Dalam proses itu Kementerian Lingkungan Hidup dan Kehutanan (KLHK) pasang badan. Pemerintah memilih opsi kasasi daripada melaksanakan putusan tersebut.
"Bu Menteri sangat serius mengawal penegakan hukum karhutla, siapapun pelakunya harus diproses hukum. Bahkan kita lakukan proses hukum pada korporasi, dan ini belum pernah tersentuh sebelumnya," kata Dirjen Penegakan Hukum KLHK Rasio Ridho Sani
Pihak KLKH memberikan daftar sanggahan bila rezim Jokowi lamban menangangi karhutla. Berikut daftarnya:
1. Dari tahun 2015 sampai sekarang, sudah ada 510 kasus pidana LHK dibawa ke pengadilan oleh penyidik Gakkum KLHK. Hampir 500 ratus perusahaan yang tidak patuh telah dikenakan sanksi administratif, dan puluhan korporasi yang dinilai lalai menjaga lahan mereka digugat secara perdata.
2. KLHK melakukan lebih dari 200 operasi penanganan satwa ilegal dan illegal logging untuk mengamankan sumber daya negara dan menjaga kelestarian ekosistem. Termasuk di dalamnya penegakan hukum untuk menjerat perusak lingkungan hidup seperti kasus karhutla.
3. Sepanjang tahun 2015-2017, total putusan pengadilan yang sudah dinyatakan inkracht untuk ganti kerugian dan pemulihan (perdata) mencapai Rp 17,82 triliun. Sedangkan untuk nilai pengganti kerugian lingkungan di luar pengadilan (PNBP) senilai Rp 36,59 miliar. Angka ini, menjadi yang terbesar dalam sejarah penegakan hukum lingkungan hidup di Indonesia.
4. Pasal 'sakti' UU Lingkungan Hidup yang bisa menjerat pelaku pembakar lahan dan hutan pernah mendapat perlawanan dari kekuatan korporasi.

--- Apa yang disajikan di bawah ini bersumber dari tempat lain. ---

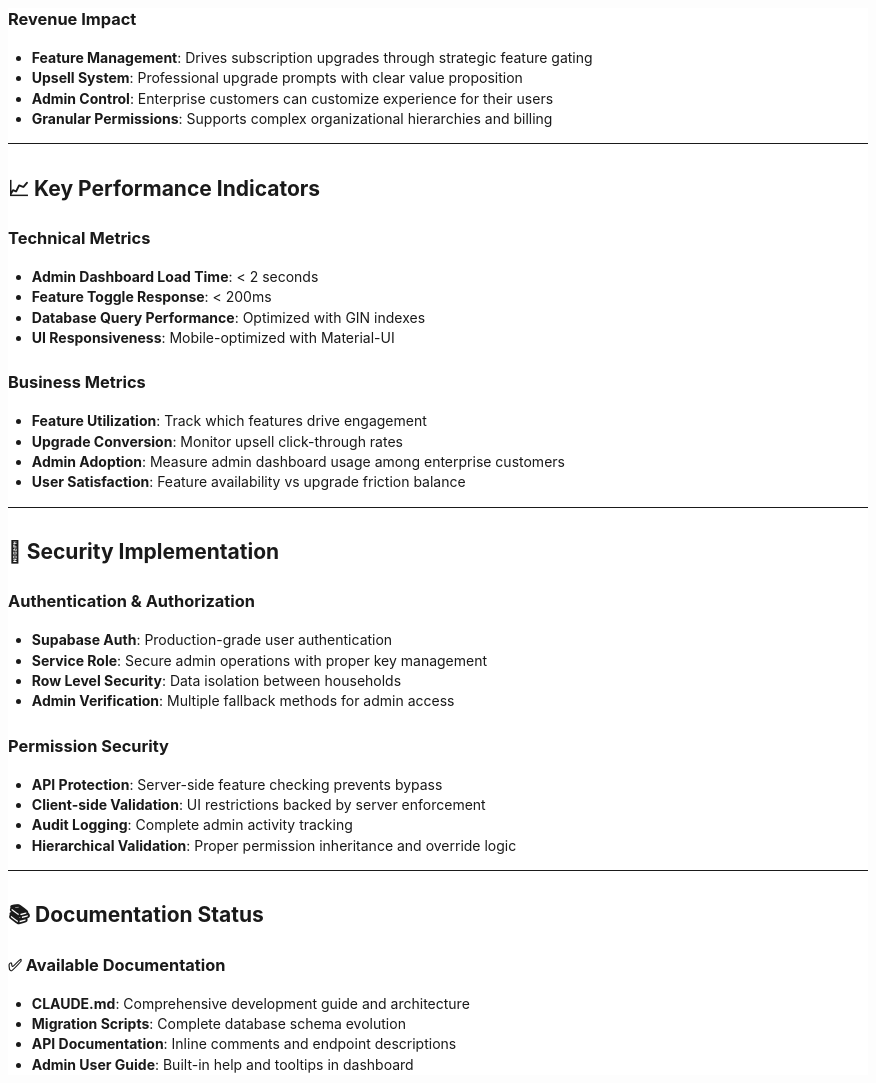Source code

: ### Revenue Impact
- **Feature Management**: Drives subscription upgrades through strategic feature gating
- **Upsell System**: Professional upgrade prompts with clear value proposition
- **Admin Control**: Enterprise customers can customize experience for their users
- **Granular Permissions**: Supports complex organizational hierarchies and billing

---

## 📈 Key Performance Indicators

### Technical Metrics
- **Admin Dashboard Load Time**: < 2 seconds
- **Feature Toggle Response**: < 200ms
- **Database Query Performance**: Optimized with GIN indexes
- **UI Responsiveness**: Mobile-optimized with Material-UI

### Business Metrics
- **Feature Utilization**: Track which features drive engagement
- **Upgrade Conversion**: Monitor upsell click-through rates
- **Admin Adoption**: Measure admin dashboard usage among enterprise customers
- **User Satisfaction**: Feature availability vs upgrade friction balance

---

## 🔐 Security Implementation

### Authentication & Authorization
- **Supabase Auth**: Production-grade user authentication
- **Service Role**: Secure admin operations with proper key management
- **Row Level Security**: Data isolation between households
- **Admin Verification**: Multiple fallback methods for admin access

### Permission Security
- **API Protection**: Server-side feature checking prevents bypass
- **Client-side Validation**: UI restrictions backed by server enforcement
- **Audit Logging**: Complete admin activity tracking
- **Hierarchical Validation**: Proper permission inheritance and override logic

---

## 📚 Documentation Status

### ✅ **Available Documentation**
- **CLAUDE.md**: Comprehensive development guide and architecture
- **Migration Scripts**: Complete database schema evolution
- **API Documentation**: Inline comments and endpoint descriptions
- **Admin User Guide**: Built-in help and tooltips in dashboard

APHI dan GAPKI mengajukan Judicial Review (JR) terkait Pasal 69 ayat (2), Pasal 88, dan Pasal 99 UU Lingkungan Hidup ke Mahkamah Konstitusi, meski kemudian mencabutnya karena mendapat perlawanan yang sangat keras dari publik.
Rasio menegaskan bahwa penerapan pasal dalam UU Lingkungan Hidup untuk melindungi segenap rakyat Indonesia. Judicial Review (JR) hanya upaya untuk melepas tanggung jawab, dengan mengambinghitamkan masyarakat atas ketidakmampuan korporasi sebagai pemegang izin, dalam mencegah dan menanggulangi kebakaran hutan dan lahan di kawasan konsesi mereka.